* TASK TO CARRY OUT:
Copy out the records below exactly as they are, leaving out the pictures.

/---

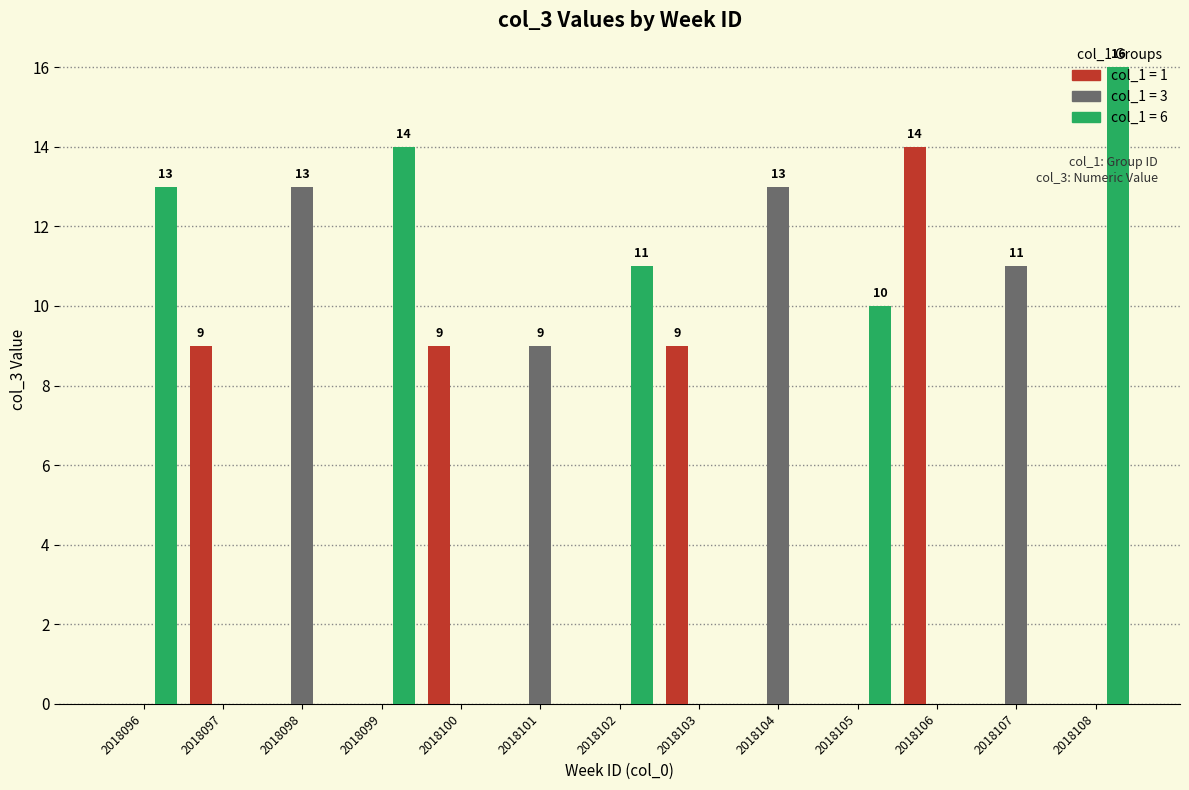

What is the spread (max minus min) of values at 2018096?

13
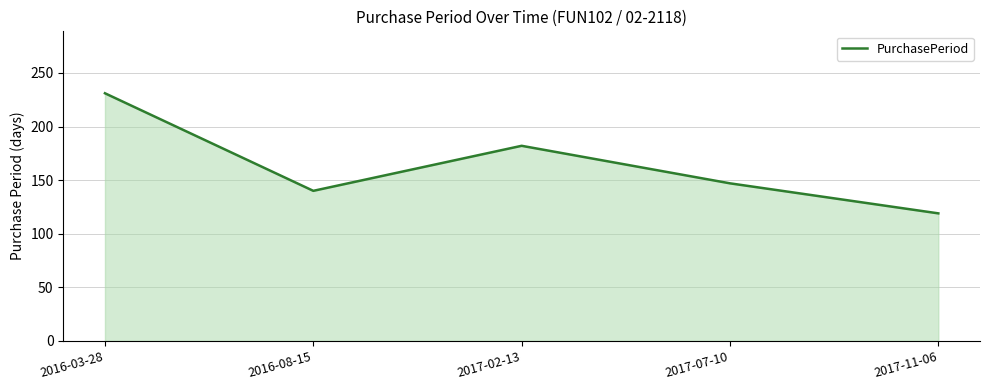

Reading left to right, what are all the values shown in this chart?

231	140	182	147	119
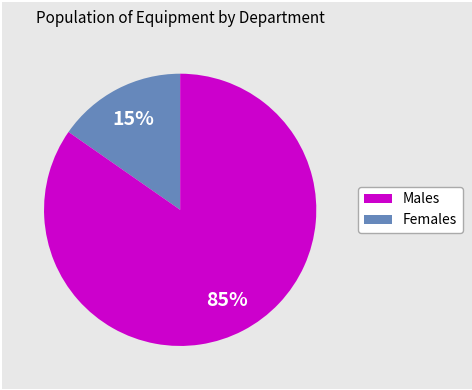

How many slices are in this pie chart?

2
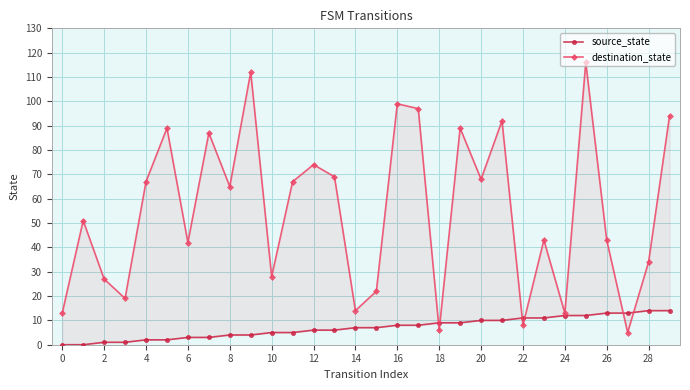

Which series has the largest range (max minus min)?

destination_state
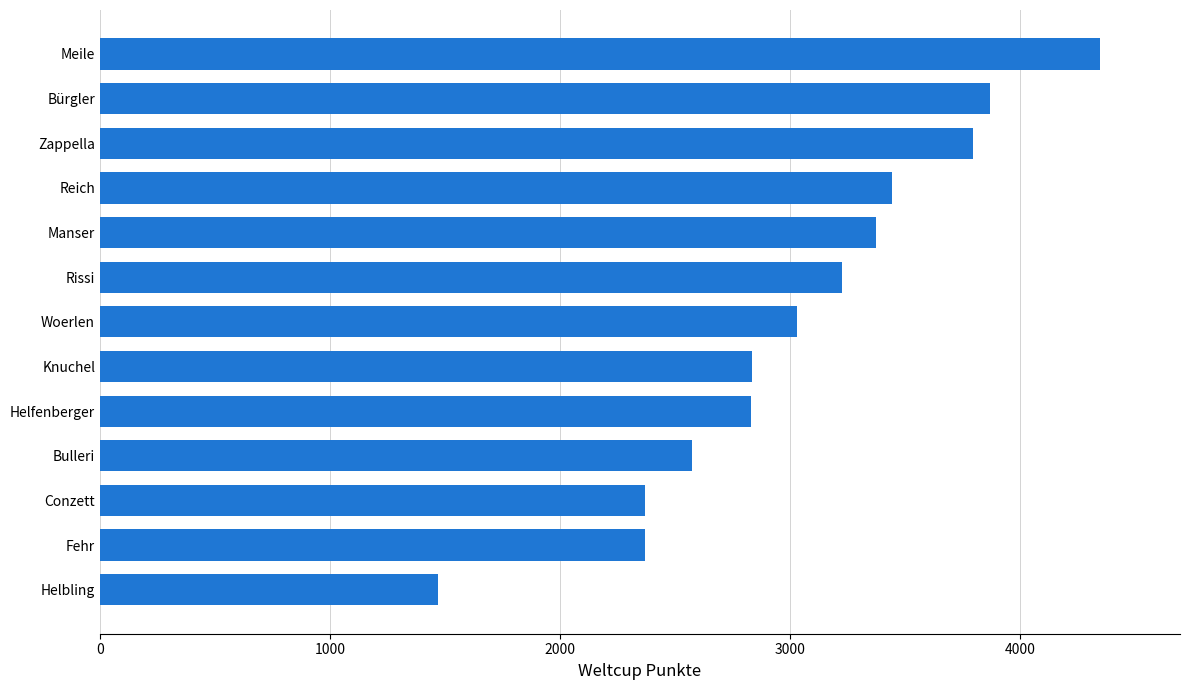

Between Reich and Zappella, which is larger?

Zappella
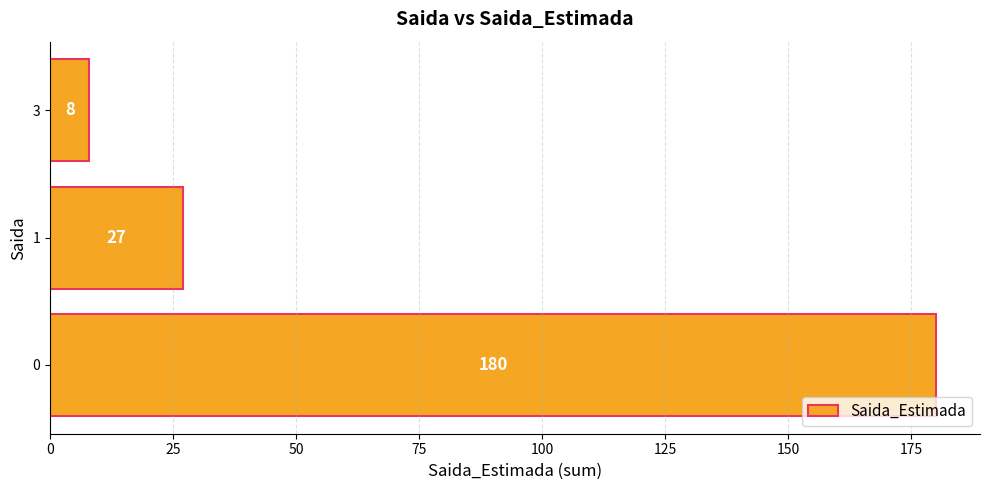

Does the chart contain any negative values?

No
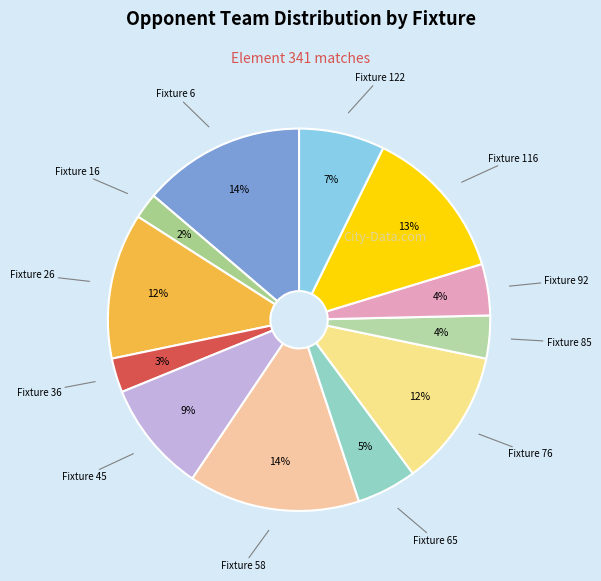

Combined, do Fixture 26 and Fixture 58 account for over 50%?

No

\---

* TASK RESPONSE:
What is the spread (max minus min) of values at 2018096?

13

Reading left to right, what are all the values shown in this chart?

231	140	182	147	119

How many slices are in this pie chart?

2

Which series has the largest range (max minus min)?

destination_state

Between Reich and Zappella, which is larger?

Zappella

Does the chart contain any negative values?

No

Combined, do Fixture 26 and Fixture 58 account for over 50%?

No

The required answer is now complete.